IT’S a little bit late to wish you a happy New Year and, in any case, if you are in almost any sector of the travel industry, it has not been too happy a one so far.



We went into Christmas broadly ahead of last year, but since then bookings have been particularly disappointing for almost all operators and agents.



At the present rate of sale, we will get to the end of January less well sold than at the same time last year, and possibly at lower margins too.



So why? And should we be worried about it?



First a little comfort. We are, of course, comparing current 1999 season trading with what was, in 1998, an exceptionally good year, especially by the end of January. And although it went pear-shaped in May and June, it recovered very well and sales, margins and profits were very good.



Also, January 1998 was a very big promotional month for a number of companies, especially for Carlson Worldchoice with its big TV and press campaign to launch its rebrand; for Inspirations, which prospered on its coat-tails; and for the Thomson/Lunn Poly group too.

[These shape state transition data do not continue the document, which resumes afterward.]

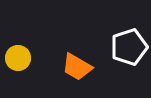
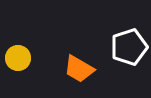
orange trapezoid: moved 2 px right, 2 px down
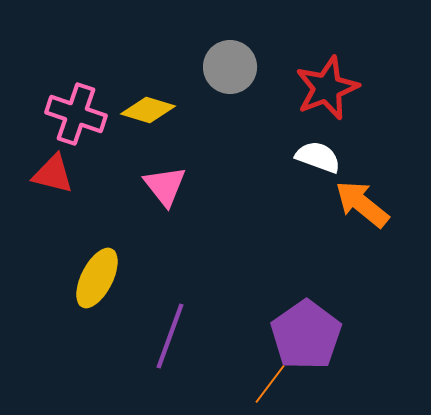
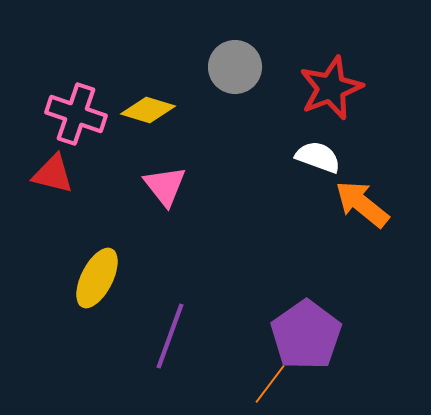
gray circle: moved 5 px right
red star: moved 4 px right
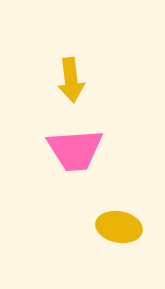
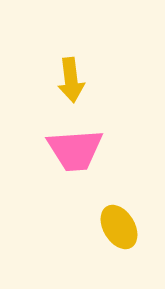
yellow ellipse: rotated 48 degrees clockwise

That level of activity is not there this year and those two groups are, typically, thought to be doing less well year on year.



That’s the comfort. Less comfortable, perhaps, is the gloomy sounding economic news. Everyone is talking recession and lack of consumer confidence.



Last week, for instance, the British Retail Consortium, which adds up high-street sales across all types of product, said that sales in the three months before Christmas had shown negative growth year-on-year, and it quoted many high-street retailers as saying that Christmas itself was the worst in living memory.



It is said that in the current climate, significantly fewer people will want to buy. Well, I wonder. We have been here before.



There is gloom in the media certainly, but, I have to say, not among those who really count, and that is those people who are actually in a job.



And at the moment, there are more people in a job than at the same time last year, and annual salary rises have been, if only marginally, ahead of inflation.



That is not to say that there isn’t nervousness, but nobody is really expecting a sharp increase in unemployment this year.



Interest rates, and in particular mortgage rates, are falling – a vital factor in holiday buying decisions in the past. And those rates are likely to continue falling throughout the year.



The product remains a priority buy for the public. Our customers like and want what we offer, at the prices we offer it at.



But this is one of those years when the customer will be cautious and book later – but in my view, book they will.



Of course, if experience tells us anything, a waiting consumer will cause operators to drop their prices, driven as much by market-share issues as by any real need to bribe those ultimately willing customers to book.



So, I predict an overall final market not much smaller, if at all, than a record 1998, although at possibly lower margins; but not a disaster, unless some new macho kid on the block wants to prove something and increase capacity – as happened in 1995.



But I am afraid to say not everyone will benefit equally. The bigger companies will continue to squeeze the smaller ones.



One thing not clear to me, however, is whether the much vaunted new integrated trading strategies of the big four, in all their various levels of development, are actually creating more business, more share or indeed are actually working.